§ What to produce: Examine each line of the data, and copy the ones containing "shoulder".
** Opening Recorded information block **
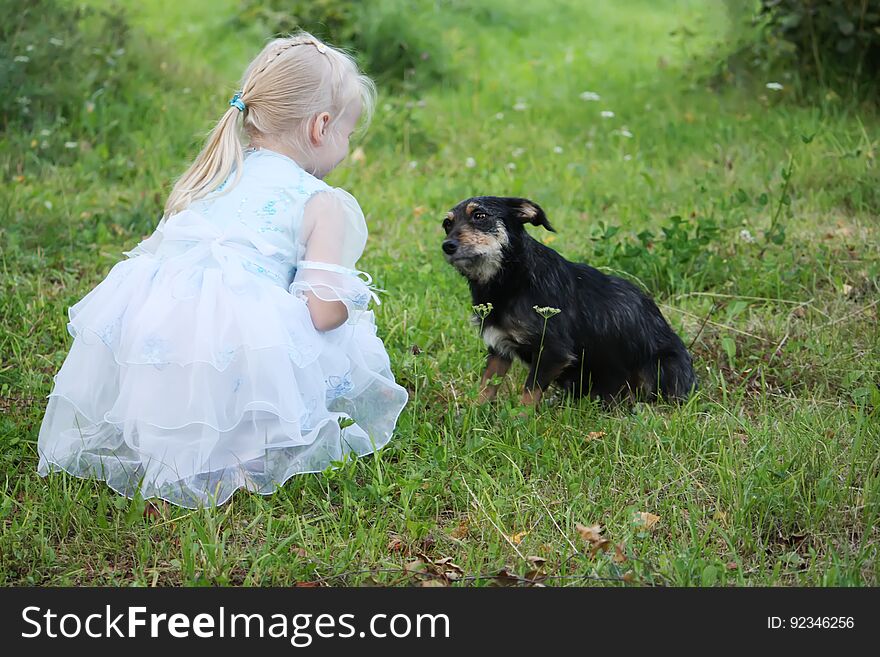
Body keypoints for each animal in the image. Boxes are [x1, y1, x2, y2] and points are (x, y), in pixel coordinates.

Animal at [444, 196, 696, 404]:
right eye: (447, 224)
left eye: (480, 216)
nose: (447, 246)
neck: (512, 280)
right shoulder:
** Closing Recorded information block **
** Opening Recorded information block **
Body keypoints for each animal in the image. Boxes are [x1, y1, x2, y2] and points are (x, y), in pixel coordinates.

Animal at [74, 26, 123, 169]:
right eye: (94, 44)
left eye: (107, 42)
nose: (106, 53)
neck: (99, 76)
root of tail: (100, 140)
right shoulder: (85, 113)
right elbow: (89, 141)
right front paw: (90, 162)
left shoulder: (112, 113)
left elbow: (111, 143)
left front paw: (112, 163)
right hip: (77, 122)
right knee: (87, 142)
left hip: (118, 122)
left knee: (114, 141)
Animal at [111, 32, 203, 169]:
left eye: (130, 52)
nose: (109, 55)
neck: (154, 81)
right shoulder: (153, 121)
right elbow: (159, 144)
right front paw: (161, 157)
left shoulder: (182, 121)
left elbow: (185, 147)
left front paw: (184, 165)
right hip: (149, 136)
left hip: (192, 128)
** Closing Recorded information block **
§ Exercise response:
right shoulder:
right shoulder: (85, 113)
left shoulder: (112, 113)
right shoulder: (153, 121)
left shoulder: (182, 121)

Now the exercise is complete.